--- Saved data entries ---
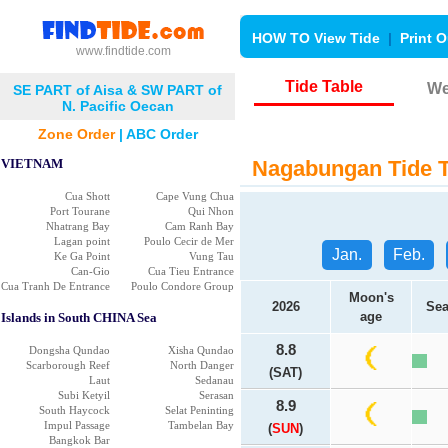
HOW TO View Tide
|
Print O
www.findtide.com
Tide Table
We
SE PART of Aisa & SW PART of
N. Pacific Oecan
Zone Order
|
ABC Order
VIETNAM
Nagabungan Tide T
Cua Shott
Cape Vung Chua
Port Tourane
Qui Nhon
Nhatrang Bay
Cam Ranh Bay
Lagan point
Poulo Cecir de Mer
Jan.
Feb.
Ke Ga Point
Vung Tau
Can-Gio
Cua Tieu Entrance
Cua Tranh De Entrance
Poulo Condore Group
Moon's
2026
Sea
age
Islands in South CHINA Sea
8.8
Dongsha Qundao
Xisha Qundao
Scarborough Reef
North Danger
(SAT)
Laut
Sedanau
Subi Ketyil
Serasan
8.9
South Haycock
Selat Peninting
Impul Passage
Tambelan Bay
(
SUN
)
Bangkok Bar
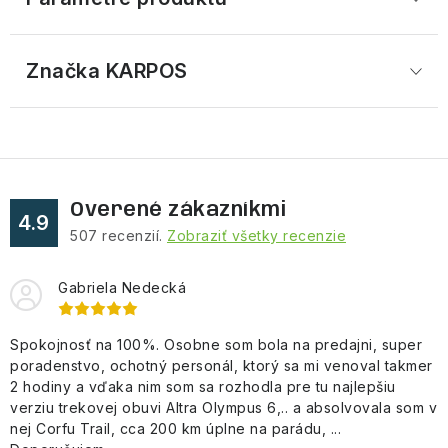
Značka
 KARPOS
Overené zákazníkmi
4.9
507
recenzií.
Zobraziť všetky recenzie
Gabriela Nedecká
Spokojnosť na 100%. Osobne som bola na predajni, super
poradenstvo, ochotný personál, ktorý sa mi venoval takmer
2 hodiny a vďaka nim som sa rozhodla pre tu najlepšiu
verziu trekovej obuvi Altra Olympus 6,.. a absolvovala som v
nej Corfu Trail, cca 200 km úplne na parádu, ...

--- EXERCISE REQUIREMENTS ---
With the pictures left out, write out all of the data exactly.

--- PROBLEM SOLUTION ---
HOW TO View Tide
|
Print O
www.findtide.com
Tide Table
We
SE PART of Aisa & SW PART of
N. Pacific Oecan
Zone Order
|
ABC Order
VIETNAM
Nagabungan Tide T
Cua Shott
Cape Vung Chua
Port Tourane
Qui Nhon
Nhatrang Bay
Cam Ranh Bay
Lagan point
Poulo Cecir de Mer
Jan.
Feb.
Ke Ga Point
Vung Tau
Can-Gio
Cua Tieu Entrance
Cua Tranh De Entrance
Poulo Condore Group
Moon's
2026
Sea
age
Islands in South CHINA Sea
8.8
Dongsha Qundao
Xisha Qundao
Scarborough Reef
North Danger
(SAT)
Laut
Sedanau
Subi Ketyil
Serasan
8.9
South Haycock
Selat Peninting
Impul Passage
Tambelan Bay
(
SUN
)
Bangkok Bar
Značka
 KARPOS
Overené zákazníkmi
4.9
507
recenzií.
Zobraziť všetky recenzie
Gabriela Nedecká
Spokojnosť na 100%. Osobne som bola na predajni, super
poradenstvo, ochotný personál, ktorý sa mi venoval takmer
2 hodiny a vďaka nim som sa rozhodla pre tu najlepšiu
verziu trekovej obuvi Altra Olympus 6,.. a absolvovala som v
nej Corfu Trail, cca 200 km úplne na parádu, ...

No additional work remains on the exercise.